## TASK TO CARRY OUT
Please print, without changes, every line of the data from the one containing "picture [118, 118, 1157, 692]" through the last line, including both.

## DATASET EXTRACT
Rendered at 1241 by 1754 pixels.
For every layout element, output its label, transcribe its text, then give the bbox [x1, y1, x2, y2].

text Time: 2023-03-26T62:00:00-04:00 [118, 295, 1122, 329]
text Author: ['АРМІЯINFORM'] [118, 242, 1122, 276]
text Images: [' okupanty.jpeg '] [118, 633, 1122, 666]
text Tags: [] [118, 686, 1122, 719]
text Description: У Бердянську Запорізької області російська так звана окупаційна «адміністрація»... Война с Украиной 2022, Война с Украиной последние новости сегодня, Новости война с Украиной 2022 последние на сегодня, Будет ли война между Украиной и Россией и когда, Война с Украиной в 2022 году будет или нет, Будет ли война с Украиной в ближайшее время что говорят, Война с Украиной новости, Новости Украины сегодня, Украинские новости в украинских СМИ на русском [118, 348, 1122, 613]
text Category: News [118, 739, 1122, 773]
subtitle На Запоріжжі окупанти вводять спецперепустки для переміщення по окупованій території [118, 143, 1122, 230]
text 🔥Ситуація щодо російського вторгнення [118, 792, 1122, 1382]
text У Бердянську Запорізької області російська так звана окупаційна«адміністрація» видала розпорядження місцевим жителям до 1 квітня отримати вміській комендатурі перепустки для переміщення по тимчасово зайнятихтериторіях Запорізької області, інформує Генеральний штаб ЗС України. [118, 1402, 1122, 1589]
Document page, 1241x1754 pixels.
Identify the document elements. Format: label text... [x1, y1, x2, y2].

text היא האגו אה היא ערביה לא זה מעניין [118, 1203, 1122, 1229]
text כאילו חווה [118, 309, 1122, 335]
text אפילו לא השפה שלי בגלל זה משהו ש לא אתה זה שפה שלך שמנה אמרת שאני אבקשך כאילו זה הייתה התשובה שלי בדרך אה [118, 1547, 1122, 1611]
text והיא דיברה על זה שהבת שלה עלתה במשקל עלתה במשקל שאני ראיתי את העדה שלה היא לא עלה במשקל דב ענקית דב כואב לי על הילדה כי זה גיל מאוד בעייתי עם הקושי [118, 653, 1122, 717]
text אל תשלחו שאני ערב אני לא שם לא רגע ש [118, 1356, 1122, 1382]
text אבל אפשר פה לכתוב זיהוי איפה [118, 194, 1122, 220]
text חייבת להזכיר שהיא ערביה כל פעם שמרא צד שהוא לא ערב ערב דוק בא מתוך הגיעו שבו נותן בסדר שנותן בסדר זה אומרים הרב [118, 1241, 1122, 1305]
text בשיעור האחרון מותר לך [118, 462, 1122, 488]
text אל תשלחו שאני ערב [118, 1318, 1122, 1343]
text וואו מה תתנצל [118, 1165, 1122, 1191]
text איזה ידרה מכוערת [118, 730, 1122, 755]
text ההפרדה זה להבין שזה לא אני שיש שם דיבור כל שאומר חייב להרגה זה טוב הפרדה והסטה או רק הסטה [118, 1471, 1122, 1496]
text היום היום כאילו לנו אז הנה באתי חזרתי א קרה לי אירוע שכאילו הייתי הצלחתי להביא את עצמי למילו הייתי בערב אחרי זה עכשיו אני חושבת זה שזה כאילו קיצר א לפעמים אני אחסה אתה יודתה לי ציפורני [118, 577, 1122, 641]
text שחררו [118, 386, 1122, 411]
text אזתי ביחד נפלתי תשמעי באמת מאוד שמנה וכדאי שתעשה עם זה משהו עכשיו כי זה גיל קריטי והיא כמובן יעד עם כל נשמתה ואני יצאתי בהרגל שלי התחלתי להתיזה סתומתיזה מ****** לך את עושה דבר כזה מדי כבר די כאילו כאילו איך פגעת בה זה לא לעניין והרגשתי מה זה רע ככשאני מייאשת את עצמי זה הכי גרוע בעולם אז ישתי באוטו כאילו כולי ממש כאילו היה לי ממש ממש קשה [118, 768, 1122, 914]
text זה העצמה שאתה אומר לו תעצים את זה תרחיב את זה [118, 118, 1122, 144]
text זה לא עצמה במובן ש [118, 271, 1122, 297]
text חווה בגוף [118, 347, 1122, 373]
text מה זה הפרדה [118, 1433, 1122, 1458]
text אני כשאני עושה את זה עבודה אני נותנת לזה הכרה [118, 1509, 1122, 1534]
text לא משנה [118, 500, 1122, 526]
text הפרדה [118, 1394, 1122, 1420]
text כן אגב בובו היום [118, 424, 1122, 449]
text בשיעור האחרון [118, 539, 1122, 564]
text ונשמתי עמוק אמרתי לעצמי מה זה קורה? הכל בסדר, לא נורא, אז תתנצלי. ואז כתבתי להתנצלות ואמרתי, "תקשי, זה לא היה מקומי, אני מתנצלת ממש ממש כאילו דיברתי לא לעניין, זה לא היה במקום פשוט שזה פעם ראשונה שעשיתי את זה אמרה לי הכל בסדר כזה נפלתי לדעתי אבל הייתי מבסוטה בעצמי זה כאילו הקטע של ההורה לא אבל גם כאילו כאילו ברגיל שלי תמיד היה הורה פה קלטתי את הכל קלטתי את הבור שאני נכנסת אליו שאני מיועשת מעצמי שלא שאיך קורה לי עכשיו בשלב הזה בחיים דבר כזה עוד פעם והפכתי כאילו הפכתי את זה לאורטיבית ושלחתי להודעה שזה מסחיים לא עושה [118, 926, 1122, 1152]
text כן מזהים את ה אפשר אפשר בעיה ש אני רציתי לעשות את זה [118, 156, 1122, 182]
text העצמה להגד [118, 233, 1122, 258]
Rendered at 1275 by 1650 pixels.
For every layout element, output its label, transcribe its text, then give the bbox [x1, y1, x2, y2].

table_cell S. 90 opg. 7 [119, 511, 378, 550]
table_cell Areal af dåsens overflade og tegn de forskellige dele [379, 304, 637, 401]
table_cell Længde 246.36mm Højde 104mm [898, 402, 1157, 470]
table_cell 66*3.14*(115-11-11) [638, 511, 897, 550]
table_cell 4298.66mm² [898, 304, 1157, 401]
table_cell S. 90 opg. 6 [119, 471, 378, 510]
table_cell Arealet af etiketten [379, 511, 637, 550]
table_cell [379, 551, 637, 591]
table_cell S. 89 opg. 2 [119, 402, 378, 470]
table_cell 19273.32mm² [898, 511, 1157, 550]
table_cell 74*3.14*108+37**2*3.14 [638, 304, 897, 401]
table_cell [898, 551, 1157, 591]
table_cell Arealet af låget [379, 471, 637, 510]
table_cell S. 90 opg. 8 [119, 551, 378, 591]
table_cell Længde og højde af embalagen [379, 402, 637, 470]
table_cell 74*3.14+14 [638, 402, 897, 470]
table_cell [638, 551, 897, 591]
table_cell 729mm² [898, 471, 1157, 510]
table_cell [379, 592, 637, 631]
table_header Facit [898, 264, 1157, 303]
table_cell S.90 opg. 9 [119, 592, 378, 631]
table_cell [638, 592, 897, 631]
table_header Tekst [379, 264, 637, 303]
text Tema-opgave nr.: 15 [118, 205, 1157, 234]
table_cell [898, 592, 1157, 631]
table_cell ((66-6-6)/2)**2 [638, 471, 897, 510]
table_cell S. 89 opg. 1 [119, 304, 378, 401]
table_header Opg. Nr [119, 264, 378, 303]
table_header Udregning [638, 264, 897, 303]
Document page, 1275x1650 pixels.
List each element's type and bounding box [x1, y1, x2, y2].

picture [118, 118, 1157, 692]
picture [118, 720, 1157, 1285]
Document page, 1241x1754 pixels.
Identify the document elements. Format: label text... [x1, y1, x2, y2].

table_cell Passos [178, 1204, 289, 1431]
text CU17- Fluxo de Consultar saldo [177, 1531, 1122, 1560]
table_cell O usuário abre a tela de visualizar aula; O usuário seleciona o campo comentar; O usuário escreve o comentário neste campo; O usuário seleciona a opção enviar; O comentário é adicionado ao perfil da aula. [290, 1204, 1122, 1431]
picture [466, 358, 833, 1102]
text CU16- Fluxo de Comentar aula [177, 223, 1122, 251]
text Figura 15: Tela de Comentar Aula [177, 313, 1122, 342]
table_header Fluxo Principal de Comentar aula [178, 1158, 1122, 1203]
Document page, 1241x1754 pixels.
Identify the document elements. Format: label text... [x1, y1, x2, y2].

## CORRECT RESULT
picture [118, 118, 1157, 692]
picture [118, 720, 1157, 1285]
Document page, 1241x1754 pixels.
Identify the document elements. Format: label text... [x1, y1, x2, y2].

table_cell Passos [178, 1204, 289, 1431]
text CU17- Fluxo de Consultar saldo [177, 1531, 1122, 1560]
table_cell O usuário abre a tela de visualizar aula; O usuário seleciona o campo comentar; O usuário escreve o comentário neste campo; O usuário seleciona a opção enviar; O comentário é adicionado ao perfil da aula. [290, 1204, 1122, 1431]
picture [466, 358, 833, 1102]
text CU16- Fluxo de Comentar aula [177, 223, 1122, 251]
text Figura 15: Tela de Comentar Aula [177, 313, 1122, 342]
table_header Fluxo Principal de Comentar aula [178, 1158, 1122, 1203]
Document page, 1241x1754 pixels.
Identify the document elements. Format: label text... [x1, y1, x2, y2].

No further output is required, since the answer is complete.